Why Palin-Style Populism Is Doomed to Fail
The former Alaska governor aimed at a narrow audience and adopted rhetoric that needlessly alienated potential converts to the anti-establishment cause

In "Missing the Populist Moment," Ross Douthat argues that "by rights, this should be the election when conservative populists, frequently thwarted and co-opted by the Republican Party's kingmakers, finally succeed in pushing an insurgent candidate to the top of the presidential ticket." But despite political conditions favorable to their rise and unlovable Mitt Romney as an alternative, "the populists haven't found a standard-bearer capable of taking advantage."

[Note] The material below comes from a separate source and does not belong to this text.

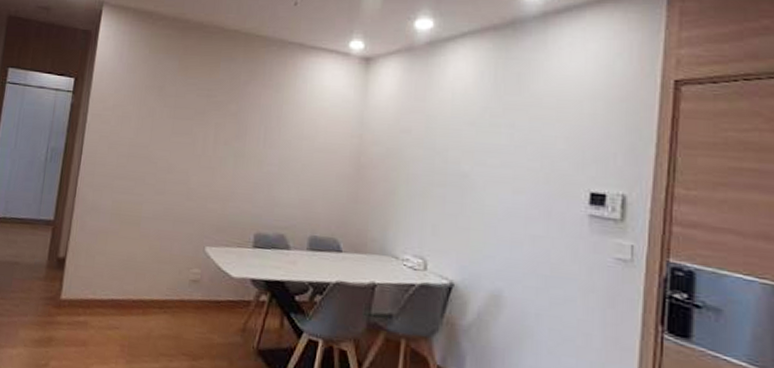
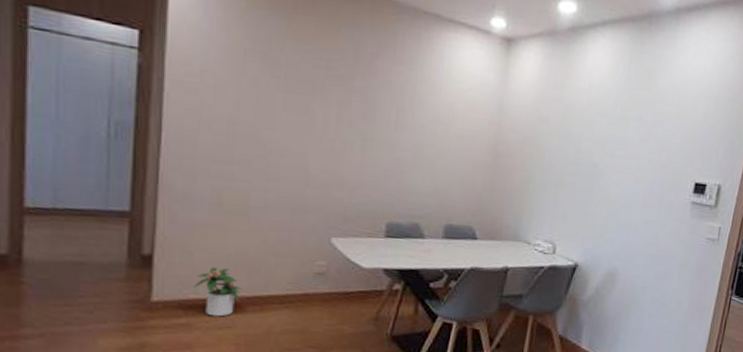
potted plant: none [92,270,129,318] -> present [192,266,242,317]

Douthat offers explanations. And I'd like to add one of my own. Populists on the right were ill served by the 2008 rise of Sarah Palin and her subsequent role on the national scene, because she made right-leaning populism seem unappealing to a lot of potential converts. Given her record in Alaska, she could've focused her ire at the corrupt nexus between big business and government, making President Obama's cozy relationship with Wall Street the most common theme of her attacks and skewering him for his broken promises about transparency. Though Palin touched on those themes, she is best known for rhetoric that extols a narrow slice of America: the residents of small towns in "the heartland" who hunt and attend church (though the specific cultural cues she invokes vary a bit from speech to TV appearance to speech).

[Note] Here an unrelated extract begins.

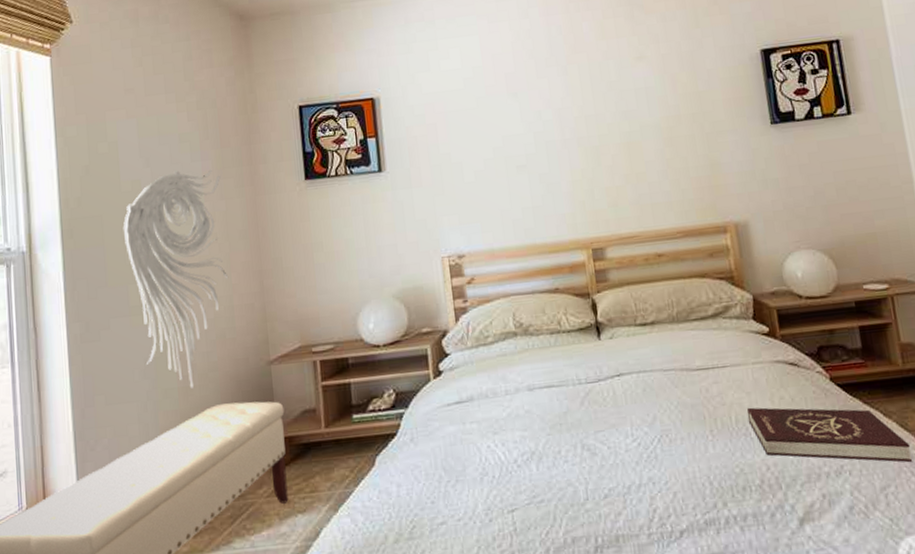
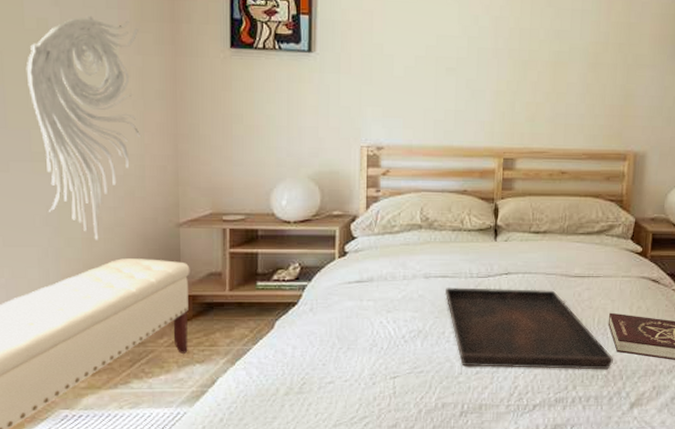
serving tray: none [553,388,765,490] -> present [444,287,613,370]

If you're a Republican political junkie in Orange County, California or Charleston, South Carolina, it's likely that you hear Palin's rhetoric about the moral superiority of hockey moms in small towns -- and the implied inferiority of Starbucks customers in cities -- as symbolic rhetoric intended to signal solidarity with Red America, mostly by driving liberals the nation over crazy. But what if some GOP voters on the coasts and in big cities and exurbs aren't hearing Palin's rhetoric as symbolic?
Then there are the constant attacks on "the lame-stream media." Once again, that's language with appeal to a lot of political junkies on the right. But if you're a Republican voter for whom the news media plays a small, decidedly peripheral role in life, how are you going to react to the woman who always seems to be on the TV, complaining about how much the people on the TV suck?
There is a small universe of right-leaning populists that would rather spend down moments at work on The Drudge Report than ESPN.com. Whether Sarah Palin tried to court them because they buy what she's selling, or foolishly bet on a small, noisy demographic to further her political career, other would-be right-leaning populists can learn something from her many missteps.
It may seem, inside the bubble of movement conservatism, that everyone on the right responds favorably to pitches aimed at the "Red American" stereotype. But a lot of citizens, Republican and Democrat alike, aren't particularly attuned to political symbolism. Upon hearing a politician signal solidarity with small-town residents who hunt, they conclude that, since they live in an exurb, own no gun, and play basketball on the weekends, that candidate isn't for them.
In a country with as many subcultures as America, it's foolish for any political actor to appeal narrowly to any one if the aim is electoral success. Then again, if the aim is profit, it can be lucrative. The conservative movement has built itself a media machine that affords to some politicians the option to be lucrative brands. I suspect that Palin thought she didn't have to choose between electoral success and business success -- and that she won't be the last of the ambitious pols who fool themselves into thinking the same thing (or else to knowingly choose the latter).